Two's company. A few words on food, drink and little adventures! @atablefortwoLDN
Brixton’s Market Row undeniably spoils for choice. Playing host to Franco Manca, Salon, Seven and many other South London elites. The buzz surrounding South American food still hasn’t really died down, quite rightly Casa Morita holds it’s head high above the lesser high street alternatives by not dubbing their menu as ‘street food’ and selling small quantities of food for a wrongly inflated price (it’s pretty 2012).

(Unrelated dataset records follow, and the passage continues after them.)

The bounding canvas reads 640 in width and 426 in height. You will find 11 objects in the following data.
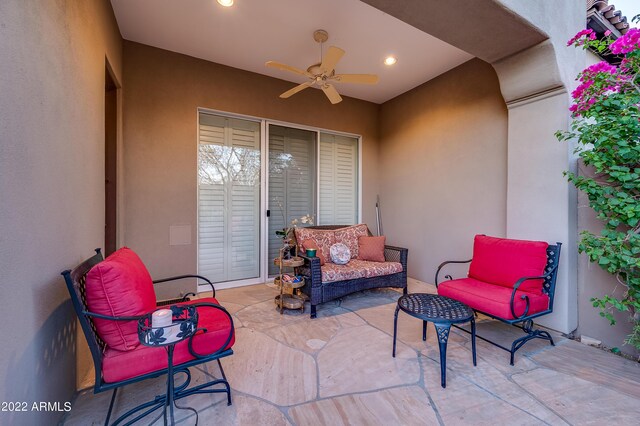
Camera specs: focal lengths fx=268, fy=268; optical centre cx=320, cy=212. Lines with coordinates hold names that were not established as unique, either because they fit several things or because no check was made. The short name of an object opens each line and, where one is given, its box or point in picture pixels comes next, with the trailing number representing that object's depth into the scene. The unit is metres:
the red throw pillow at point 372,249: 3.67
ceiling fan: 2.58
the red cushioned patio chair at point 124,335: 1.27
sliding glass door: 3.76
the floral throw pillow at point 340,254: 3.45
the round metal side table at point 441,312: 1.80
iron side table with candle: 1.19
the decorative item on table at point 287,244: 3.15
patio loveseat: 2.94
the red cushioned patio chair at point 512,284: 2.12
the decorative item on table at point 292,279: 3.06
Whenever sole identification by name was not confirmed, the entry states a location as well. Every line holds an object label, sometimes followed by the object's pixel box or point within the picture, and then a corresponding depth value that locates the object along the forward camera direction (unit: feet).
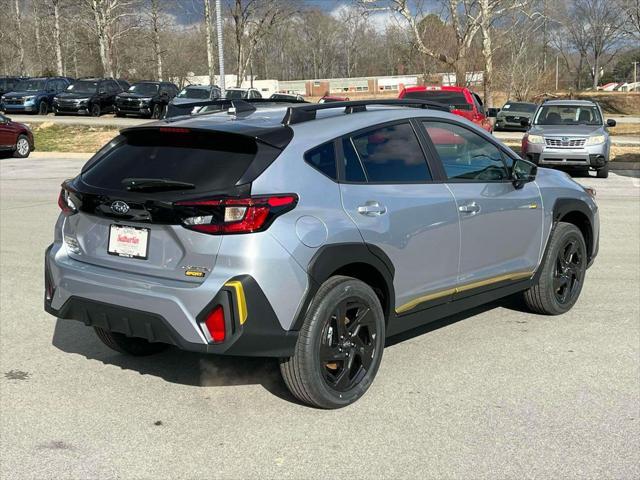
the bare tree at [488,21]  100.42
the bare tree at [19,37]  208.13
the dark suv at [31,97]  112.18
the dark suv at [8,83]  123.34
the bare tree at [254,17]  166.91
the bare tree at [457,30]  101.35
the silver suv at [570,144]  50.75
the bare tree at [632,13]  120.78
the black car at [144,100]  109.40
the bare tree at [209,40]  144.13
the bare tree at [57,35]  176.96
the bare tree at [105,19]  161.38
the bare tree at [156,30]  202.09
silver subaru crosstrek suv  11.82
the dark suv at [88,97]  110.42
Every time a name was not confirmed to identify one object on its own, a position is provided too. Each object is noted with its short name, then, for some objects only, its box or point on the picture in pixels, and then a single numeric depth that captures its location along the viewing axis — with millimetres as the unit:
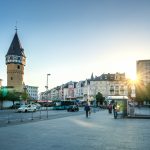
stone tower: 73147
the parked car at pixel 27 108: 32678
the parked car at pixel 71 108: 36987
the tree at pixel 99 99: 76801
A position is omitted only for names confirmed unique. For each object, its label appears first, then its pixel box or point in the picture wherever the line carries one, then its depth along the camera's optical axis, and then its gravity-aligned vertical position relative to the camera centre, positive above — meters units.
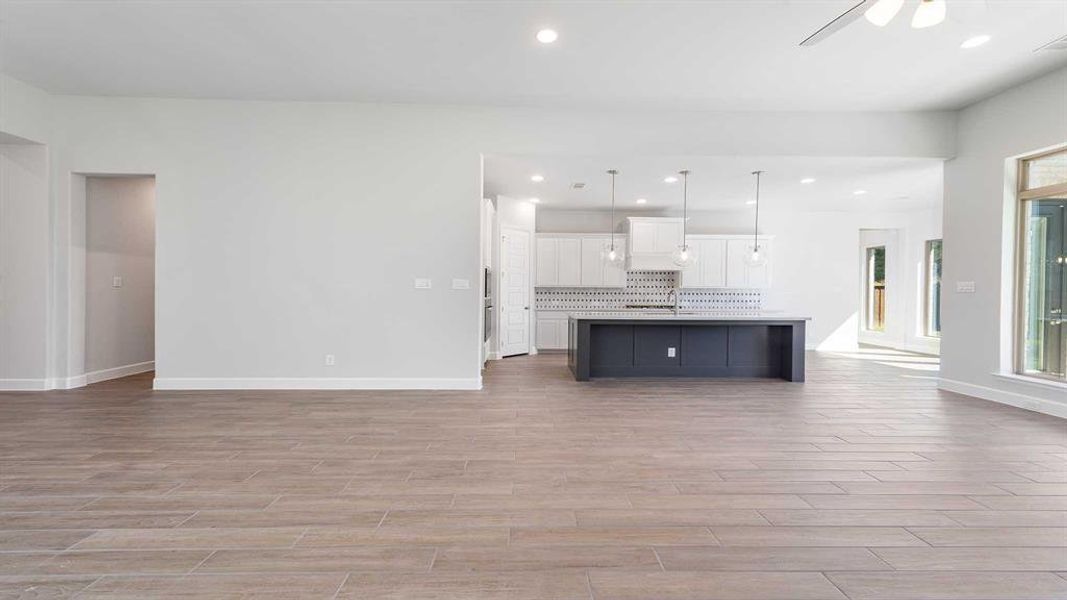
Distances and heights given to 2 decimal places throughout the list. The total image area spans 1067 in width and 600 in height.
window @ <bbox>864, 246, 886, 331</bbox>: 10.27 +0.16
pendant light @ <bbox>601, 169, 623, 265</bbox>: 7.05 +0.56
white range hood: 8.71 +0.89
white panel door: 8.00 -0.03
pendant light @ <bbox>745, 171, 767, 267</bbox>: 6.38 +0.46
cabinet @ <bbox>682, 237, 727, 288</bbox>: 9.05 +0.49
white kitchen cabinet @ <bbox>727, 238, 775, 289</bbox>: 9.10 +0.44
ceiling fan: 2.50 +1.45
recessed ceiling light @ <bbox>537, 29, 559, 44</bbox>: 3.76 +1.93
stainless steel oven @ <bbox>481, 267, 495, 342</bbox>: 6.93 -0.17
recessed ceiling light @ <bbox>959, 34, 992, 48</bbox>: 3.81 +1.94
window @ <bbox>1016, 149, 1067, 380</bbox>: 4.59 +0.28
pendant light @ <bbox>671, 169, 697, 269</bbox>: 6.45 +0.50
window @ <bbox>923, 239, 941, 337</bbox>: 9.10 +0.13
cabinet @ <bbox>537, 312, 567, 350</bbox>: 9.02 -0.71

Decked out simply with an eclectic mix of Mexican trinkets and earrings, this place has no pretences. Seating wise it’s nicely snug, inviting people to chat with others. Simplicity and authenticity are at the heart of Casa Morita’s rationale. You’ll find the menu moderately priced, with robust comforting dishes. Sat with a glass of red you’ll enjoy the pleasure of watching the kitchen delve into great bubbling pots of Mexican sustenance .
Both ravenous by the above display we ordered Cochinita Pibil (each). Pulled pork, spicy marinated onions, rice, two soft tortillas and of course refried beans. A great comforting grouping of flavours and ingredients, in a hearty gut-rubbing portion. The bottle of South American red welcomely cut through the deep flavours. Expectedly we were left stuffed and satisfied, however our arm was still twisted for a slice of date cake which was as decadent as its ingredients.
Casa Morita offers a welcome alternative to the lard ridden “Mexican” restaurants around town. The food is hearty without being slathered in cheese and grease and with its cosy setting makes a good option for a midweek dinner treat.